Another approach is to have "trusted sources" which are Bitcoin banks/ewallets. If your customer is using a Bitcoin bank like eWallet to send a payment, you can pretty much assume that the transaction is valid based on the source, without verification.

Either way, this is merely a short term problem. As more Bitcoin infrastructure springs up (more banks, more verification hubs, more incentive on transaction fees rather than mining, when mining gets too expensive) then these problems will be organically mitigated. If the Bitcoin infrastructure were to remain the way it is now forever, it won't scale for many other reasons (like requiring peers' wallets to store significant transaction history that could grow at the rate of gigabytes per hour with "real world" volume).



You can include a transaction bounty (traditionally 0.01 BTC) with your payment which the verifiers receive if they're the first to verify your payment.

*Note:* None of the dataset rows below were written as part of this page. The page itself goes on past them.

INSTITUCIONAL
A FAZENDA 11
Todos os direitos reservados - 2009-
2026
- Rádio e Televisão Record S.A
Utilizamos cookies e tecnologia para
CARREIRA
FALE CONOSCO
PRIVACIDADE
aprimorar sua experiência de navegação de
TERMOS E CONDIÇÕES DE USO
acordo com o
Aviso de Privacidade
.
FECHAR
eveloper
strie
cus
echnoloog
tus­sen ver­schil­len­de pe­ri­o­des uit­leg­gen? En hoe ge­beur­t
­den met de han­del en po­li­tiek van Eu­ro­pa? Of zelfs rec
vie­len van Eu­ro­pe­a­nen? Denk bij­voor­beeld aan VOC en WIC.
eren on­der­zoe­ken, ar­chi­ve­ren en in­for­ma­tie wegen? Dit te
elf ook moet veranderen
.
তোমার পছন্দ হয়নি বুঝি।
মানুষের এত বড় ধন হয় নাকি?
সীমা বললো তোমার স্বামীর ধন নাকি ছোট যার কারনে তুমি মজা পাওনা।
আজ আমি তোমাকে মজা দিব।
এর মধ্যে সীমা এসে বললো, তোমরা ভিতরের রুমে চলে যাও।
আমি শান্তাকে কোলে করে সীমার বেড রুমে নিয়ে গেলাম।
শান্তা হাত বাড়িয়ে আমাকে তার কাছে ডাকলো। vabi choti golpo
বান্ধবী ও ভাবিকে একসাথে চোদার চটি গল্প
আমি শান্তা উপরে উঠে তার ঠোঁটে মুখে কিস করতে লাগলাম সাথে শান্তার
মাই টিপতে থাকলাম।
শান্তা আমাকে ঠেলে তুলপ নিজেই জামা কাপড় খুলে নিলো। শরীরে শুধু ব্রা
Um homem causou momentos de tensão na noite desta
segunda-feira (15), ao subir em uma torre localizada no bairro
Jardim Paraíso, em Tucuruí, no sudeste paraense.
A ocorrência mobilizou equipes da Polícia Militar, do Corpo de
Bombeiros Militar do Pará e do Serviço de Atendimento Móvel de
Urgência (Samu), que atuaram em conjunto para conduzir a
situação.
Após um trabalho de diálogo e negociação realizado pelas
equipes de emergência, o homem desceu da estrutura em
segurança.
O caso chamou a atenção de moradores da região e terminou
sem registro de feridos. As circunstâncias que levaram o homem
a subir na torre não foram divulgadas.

Effectively, this puts your transaction at the top of the priority queue. When you're connected to a healthy number of peers, this can bring down the verification time down to seconds.

Isn't transaction verification tied to block generation, and isn't block generation limited to about 1 every 10 minutes?


Someone correct me if I'm wrong, but I don't think transaction verification is tied to generating new blocks.

From how I understand it, verification involves:

1. Confirming the privately-signed transaction against the public key of the source wallet (transactions not forged).

2. Confirming against the historical transaction chain that the coins actually belong to the source wallet (coins not forged).

3. Passing the verified transaction along to other peers.


The generating of new blocks is what sets the transaction "in stone". And the more blocks past a transaction's inclusion, the harder it is to reverse that transaction - more blocks = more certain you have actually received the money.

Prior to being included in a block, it's entirely possible for the payer to issue the same money to multiple recipients. Once it's in, it's assured that only one is included, and others are therefore invalid. So it's in recipients' best interests to wait for a few blocks before totally accepting something as "paid".


Ah that makes sense. Thanks for the explanation.


It is. Transaction fees are (theoretically) supposed to provide incentive to be a block solver, and the solver can choose what transactions to include and what to ignore, so it's in their best interest to include ones that have fees. As usage increases, this means more and more work for the solvers, so they're more likely to drop things they can't make money on.